Question

A plane electromagnetic wave of frequency ${\text{25 M Hz}}$ travels in free space along the x-direction. At a particular point in space and time, $E = 6.3j{\text{ }}V/m.$ What is \[B\] at this point?

Answer 1

Hint: In this question, we have been provided with the value and direction of the electric field. Using this information we can calculate the value of the magnetic field. In order to do so, employ the formula containing the relation between electric field, magnetic field and the speed of light. By using proper units and substituting the values in the equation, we can easily decipher the answer.

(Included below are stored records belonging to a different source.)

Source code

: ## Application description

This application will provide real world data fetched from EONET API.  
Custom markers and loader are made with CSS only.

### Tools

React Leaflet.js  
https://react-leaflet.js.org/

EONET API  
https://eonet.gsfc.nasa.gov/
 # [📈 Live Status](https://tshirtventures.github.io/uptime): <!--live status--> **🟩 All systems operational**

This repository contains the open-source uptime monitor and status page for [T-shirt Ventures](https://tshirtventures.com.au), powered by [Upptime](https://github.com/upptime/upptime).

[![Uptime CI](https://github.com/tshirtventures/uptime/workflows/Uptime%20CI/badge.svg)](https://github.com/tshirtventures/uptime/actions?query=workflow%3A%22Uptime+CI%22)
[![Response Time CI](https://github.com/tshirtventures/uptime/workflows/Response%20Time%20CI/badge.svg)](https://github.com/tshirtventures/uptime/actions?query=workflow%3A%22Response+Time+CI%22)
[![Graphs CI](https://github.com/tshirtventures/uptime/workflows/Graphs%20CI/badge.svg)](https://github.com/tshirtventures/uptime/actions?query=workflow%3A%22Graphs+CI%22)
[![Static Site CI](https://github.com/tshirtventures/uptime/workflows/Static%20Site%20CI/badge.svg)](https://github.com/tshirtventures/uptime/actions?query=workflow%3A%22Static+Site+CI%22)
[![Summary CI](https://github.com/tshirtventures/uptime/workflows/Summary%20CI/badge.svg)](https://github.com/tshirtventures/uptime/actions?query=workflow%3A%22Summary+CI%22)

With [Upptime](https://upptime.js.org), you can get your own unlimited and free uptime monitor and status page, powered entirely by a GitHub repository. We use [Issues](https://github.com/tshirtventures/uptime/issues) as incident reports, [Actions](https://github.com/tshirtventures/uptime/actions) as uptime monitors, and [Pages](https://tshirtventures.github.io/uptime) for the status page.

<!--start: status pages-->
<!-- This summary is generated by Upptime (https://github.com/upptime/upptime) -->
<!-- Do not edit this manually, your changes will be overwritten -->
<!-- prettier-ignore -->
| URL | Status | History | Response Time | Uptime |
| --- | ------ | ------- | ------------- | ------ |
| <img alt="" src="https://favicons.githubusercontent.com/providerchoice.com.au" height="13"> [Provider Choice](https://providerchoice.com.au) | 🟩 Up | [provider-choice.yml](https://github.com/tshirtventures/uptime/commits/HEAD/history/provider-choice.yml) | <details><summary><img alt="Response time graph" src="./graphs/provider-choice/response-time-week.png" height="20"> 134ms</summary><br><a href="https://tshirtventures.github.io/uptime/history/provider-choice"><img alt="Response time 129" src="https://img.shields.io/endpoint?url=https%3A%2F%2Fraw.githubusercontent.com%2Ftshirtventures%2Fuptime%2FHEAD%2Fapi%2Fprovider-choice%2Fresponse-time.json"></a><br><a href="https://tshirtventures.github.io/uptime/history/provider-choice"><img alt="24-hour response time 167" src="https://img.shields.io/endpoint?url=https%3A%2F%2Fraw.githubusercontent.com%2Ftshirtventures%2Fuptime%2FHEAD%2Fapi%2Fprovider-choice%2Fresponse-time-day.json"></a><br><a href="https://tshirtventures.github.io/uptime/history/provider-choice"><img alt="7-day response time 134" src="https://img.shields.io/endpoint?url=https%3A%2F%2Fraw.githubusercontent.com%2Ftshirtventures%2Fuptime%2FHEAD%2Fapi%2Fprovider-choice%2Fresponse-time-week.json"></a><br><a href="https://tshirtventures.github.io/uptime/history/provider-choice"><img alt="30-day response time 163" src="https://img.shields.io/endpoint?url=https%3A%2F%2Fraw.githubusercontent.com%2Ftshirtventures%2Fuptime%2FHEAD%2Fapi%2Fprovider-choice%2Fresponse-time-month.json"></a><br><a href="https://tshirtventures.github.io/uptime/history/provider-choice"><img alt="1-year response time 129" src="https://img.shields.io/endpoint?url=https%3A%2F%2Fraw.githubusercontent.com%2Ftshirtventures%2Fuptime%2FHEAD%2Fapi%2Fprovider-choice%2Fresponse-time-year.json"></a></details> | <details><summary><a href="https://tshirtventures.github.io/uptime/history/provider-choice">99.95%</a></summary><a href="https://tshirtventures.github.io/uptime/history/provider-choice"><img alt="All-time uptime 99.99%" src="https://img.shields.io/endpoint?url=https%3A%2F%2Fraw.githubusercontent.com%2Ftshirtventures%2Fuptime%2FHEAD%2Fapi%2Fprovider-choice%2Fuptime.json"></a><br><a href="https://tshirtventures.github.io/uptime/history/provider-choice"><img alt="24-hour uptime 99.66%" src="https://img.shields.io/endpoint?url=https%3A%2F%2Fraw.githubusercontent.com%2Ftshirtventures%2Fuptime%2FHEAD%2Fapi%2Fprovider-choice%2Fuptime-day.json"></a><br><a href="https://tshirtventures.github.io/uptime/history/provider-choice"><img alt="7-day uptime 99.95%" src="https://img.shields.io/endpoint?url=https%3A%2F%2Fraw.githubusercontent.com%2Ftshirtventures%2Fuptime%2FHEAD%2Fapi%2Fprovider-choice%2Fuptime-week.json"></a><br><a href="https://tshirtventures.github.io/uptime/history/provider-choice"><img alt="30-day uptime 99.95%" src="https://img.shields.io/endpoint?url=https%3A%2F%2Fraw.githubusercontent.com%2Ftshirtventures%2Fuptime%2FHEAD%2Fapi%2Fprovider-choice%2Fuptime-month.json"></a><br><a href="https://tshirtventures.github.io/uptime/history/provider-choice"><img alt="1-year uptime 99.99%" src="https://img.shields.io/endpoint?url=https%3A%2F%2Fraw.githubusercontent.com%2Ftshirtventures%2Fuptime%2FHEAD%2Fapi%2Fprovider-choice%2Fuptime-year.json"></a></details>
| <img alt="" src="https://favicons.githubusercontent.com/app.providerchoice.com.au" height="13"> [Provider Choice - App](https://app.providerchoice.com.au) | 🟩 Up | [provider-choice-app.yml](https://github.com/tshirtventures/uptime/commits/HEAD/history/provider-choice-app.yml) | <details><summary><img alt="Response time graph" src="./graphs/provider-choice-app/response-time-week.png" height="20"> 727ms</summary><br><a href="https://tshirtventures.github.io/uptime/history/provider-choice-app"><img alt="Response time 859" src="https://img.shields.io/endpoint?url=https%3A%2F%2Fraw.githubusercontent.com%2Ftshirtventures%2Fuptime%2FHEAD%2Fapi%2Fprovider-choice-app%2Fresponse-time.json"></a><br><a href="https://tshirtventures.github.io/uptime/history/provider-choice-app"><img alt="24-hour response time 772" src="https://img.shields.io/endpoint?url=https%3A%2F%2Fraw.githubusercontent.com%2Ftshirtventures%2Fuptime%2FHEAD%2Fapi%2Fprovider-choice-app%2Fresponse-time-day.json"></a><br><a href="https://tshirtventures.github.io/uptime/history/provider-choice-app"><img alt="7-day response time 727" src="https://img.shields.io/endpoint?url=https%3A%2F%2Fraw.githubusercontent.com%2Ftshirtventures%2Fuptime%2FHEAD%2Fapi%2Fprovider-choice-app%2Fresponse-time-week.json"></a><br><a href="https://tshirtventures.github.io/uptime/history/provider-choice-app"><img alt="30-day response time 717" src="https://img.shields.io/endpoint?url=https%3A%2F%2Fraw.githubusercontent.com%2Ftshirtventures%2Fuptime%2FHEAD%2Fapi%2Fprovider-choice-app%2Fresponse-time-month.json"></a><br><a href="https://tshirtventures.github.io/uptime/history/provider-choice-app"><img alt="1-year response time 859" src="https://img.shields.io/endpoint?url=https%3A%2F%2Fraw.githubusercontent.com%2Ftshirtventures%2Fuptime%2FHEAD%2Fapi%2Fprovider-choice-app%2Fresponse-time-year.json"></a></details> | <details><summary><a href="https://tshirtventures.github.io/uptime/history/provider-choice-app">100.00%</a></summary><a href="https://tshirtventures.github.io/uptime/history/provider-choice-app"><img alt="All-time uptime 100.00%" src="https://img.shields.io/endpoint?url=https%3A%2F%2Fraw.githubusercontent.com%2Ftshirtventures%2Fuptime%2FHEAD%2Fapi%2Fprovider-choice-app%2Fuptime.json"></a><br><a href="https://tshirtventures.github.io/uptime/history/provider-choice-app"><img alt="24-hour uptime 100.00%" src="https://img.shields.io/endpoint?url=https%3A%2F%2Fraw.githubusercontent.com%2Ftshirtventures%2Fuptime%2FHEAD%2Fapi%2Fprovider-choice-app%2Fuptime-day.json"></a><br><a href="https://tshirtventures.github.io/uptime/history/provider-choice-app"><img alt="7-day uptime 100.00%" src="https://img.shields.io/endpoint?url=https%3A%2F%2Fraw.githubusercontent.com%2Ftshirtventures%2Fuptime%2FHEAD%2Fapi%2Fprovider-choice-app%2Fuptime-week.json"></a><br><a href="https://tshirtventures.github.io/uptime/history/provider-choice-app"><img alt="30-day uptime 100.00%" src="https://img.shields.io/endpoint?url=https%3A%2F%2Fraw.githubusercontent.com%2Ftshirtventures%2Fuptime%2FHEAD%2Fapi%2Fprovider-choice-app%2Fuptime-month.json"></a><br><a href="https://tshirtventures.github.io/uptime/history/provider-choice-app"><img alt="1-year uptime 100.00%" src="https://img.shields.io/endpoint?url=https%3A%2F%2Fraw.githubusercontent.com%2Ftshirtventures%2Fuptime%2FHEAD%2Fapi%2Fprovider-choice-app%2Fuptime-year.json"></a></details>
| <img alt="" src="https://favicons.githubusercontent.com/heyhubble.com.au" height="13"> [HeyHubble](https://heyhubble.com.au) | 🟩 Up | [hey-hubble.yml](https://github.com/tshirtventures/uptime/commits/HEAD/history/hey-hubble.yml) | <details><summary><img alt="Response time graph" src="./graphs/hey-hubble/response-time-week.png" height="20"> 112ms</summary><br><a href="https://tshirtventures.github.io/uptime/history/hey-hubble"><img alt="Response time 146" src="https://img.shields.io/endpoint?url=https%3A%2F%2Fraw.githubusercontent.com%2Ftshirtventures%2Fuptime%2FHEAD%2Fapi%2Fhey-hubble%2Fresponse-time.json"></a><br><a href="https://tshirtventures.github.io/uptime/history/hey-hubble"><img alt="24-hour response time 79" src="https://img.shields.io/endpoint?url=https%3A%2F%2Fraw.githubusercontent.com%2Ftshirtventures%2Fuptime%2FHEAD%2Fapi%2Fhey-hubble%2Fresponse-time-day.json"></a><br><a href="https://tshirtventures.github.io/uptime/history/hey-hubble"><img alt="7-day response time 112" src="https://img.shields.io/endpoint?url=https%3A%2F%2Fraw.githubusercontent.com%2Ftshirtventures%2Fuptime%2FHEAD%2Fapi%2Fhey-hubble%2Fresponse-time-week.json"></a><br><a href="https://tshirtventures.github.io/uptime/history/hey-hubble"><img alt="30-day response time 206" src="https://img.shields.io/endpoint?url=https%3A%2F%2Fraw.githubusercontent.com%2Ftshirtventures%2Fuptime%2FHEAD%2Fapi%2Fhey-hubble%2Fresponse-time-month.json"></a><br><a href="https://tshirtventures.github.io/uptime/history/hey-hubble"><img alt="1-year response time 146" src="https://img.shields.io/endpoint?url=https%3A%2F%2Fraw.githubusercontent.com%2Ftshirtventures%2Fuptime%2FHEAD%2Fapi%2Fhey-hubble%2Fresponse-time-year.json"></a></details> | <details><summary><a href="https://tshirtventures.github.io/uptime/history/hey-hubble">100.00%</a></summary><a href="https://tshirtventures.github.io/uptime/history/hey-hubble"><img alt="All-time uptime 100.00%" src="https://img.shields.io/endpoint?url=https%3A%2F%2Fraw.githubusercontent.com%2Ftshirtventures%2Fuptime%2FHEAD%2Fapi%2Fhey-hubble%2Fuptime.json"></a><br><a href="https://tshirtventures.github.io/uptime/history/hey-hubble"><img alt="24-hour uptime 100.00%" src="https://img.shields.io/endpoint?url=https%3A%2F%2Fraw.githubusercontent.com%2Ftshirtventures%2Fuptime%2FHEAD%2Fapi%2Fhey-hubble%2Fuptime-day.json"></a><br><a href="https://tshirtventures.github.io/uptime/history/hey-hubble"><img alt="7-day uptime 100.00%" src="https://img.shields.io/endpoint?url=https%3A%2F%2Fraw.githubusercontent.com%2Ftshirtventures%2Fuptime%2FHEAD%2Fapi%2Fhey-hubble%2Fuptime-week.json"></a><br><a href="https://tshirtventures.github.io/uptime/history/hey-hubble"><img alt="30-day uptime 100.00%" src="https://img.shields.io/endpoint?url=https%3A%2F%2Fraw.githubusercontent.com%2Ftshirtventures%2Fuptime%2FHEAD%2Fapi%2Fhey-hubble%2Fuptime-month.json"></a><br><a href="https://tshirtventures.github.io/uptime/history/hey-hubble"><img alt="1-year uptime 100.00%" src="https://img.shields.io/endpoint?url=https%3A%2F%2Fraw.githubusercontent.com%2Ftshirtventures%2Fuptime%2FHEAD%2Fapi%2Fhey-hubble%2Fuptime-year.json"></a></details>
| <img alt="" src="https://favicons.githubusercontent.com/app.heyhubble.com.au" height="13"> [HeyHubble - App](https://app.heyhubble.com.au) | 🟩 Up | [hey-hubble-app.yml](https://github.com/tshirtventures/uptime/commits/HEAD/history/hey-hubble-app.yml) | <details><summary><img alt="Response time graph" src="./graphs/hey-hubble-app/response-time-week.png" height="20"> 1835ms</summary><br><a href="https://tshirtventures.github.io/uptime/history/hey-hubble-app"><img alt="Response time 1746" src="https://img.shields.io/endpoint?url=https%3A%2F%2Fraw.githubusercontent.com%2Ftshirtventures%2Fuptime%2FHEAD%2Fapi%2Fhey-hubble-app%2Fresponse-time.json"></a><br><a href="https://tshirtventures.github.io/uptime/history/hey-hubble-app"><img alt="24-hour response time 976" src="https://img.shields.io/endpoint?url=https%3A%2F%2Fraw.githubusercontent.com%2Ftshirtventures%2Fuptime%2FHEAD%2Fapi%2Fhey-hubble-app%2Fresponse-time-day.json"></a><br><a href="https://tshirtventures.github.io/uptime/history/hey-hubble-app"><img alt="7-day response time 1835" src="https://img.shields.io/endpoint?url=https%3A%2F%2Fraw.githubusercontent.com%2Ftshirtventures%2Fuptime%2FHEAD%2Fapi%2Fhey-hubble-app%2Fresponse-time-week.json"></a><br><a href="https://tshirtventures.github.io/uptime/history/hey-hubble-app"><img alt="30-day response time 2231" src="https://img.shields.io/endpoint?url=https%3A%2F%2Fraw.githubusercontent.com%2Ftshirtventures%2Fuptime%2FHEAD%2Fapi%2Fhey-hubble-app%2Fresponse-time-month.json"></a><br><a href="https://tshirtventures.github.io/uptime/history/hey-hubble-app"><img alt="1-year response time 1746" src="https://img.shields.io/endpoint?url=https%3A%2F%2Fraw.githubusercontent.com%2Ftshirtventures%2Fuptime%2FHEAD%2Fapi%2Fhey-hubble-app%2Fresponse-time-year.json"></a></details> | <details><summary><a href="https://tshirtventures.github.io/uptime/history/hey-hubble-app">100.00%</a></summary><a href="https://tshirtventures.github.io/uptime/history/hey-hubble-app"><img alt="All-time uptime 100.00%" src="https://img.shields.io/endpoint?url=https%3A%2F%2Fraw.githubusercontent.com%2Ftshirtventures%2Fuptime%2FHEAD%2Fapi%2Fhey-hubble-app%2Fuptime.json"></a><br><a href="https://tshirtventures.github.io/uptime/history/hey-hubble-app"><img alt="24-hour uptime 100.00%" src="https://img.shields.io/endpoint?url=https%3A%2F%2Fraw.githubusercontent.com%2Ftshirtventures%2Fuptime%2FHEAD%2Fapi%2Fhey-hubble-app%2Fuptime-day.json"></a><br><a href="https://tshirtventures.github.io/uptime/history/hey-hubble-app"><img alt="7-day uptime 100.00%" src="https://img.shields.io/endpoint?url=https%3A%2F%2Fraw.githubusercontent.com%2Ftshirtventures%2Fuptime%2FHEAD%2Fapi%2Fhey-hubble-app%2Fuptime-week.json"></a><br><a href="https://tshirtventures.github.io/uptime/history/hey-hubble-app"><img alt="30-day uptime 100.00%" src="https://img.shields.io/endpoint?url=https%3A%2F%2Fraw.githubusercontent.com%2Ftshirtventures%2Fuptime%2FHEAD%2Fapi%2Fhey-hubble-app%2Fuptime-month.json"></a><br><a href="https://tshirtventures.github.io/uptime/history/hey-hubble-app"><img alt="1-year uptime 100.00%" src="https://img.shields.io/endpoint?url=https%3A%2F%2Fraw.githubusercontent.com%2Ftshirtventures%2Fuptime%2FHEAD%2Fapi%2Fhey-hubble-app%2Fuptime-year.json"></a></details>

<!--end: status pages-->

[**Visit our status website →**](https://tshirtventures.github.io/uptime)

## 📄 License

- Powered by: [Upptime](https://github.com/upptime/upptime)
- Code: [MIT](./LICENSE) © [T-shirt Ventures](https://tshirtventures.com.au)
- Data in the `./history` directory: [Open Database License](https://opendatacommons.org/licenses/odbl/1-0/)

Complete step by step solution:
The electric field and magnetic field are always perpendicular to each other. Hence, since the wave is travelling in the x-direction and the electric field is along the y-direction, the magnetic field will be along the z-direction.
This can be clearly understood from the diagram given below.
As mentioned in the question the wave is travelling along the x-direction. Also, the electric field is in the y-direction (j unit vector is mentioned in the question). Therefore combining the given information and that the electric field and magnetic field are always perpendicular to each other, we can determine the magnetic field to be along the z-direction.

To solve the problem using the relation between the magnetic field, electric field, and speed of light. The relation is given by,
${\text{B = }}\dfrac{{\text{E}}}{{\text{c}}}$
Where B is the magnetic field, E is the electric field and c is the speed of light.
The given information is mentioned below
The frequency of the electromagnetic wave is equal to ${\text{25 MHz}}$
Electric field, ${E_y} = 6.3{\text{ V/m}}$
Speed of light, $c = 3 \times {10^8}{\text{ m/s}}$
We have to determine the value of the magnetic field at this point.
Therefore we get,
${{\text{B}}_z}{\text{ = }}\dfrac{{\text{E}}}{{\text{c}}}$
$ \Rightarrow {{\text{B}}_z}{\text{ = }}\dfrac{{6.3{\text{ V/m}}}}{{3 \times {{10}^8}{\text{ m/s}}}}$
$ \Rightarrow {{\text{B}}_z}{\text{ = }}2.1 \times {10^{ - 8}}T$
We know that ${10^{ - 6}}T = 1\mu T$
Therefore we get, ${{\text{B}}_z}{\text{ = 0}}{\text{.021}} \times \mu T$
The value of the magnetic field in the z-direction is ${{\text{B}}_z}{\text{ = 0}}{\text{.021}} \times \mu T$

Note:
Using the relation between electric field, magnetic field, and the speed of light we have been able to calculate the value of the magnetic field. The direction of the magnetic field was determined by using the knowledge that the electric field and magnetic field are always perpendicular to each other. Another important note is that not all values mentioned in the question need to be taken into consideration.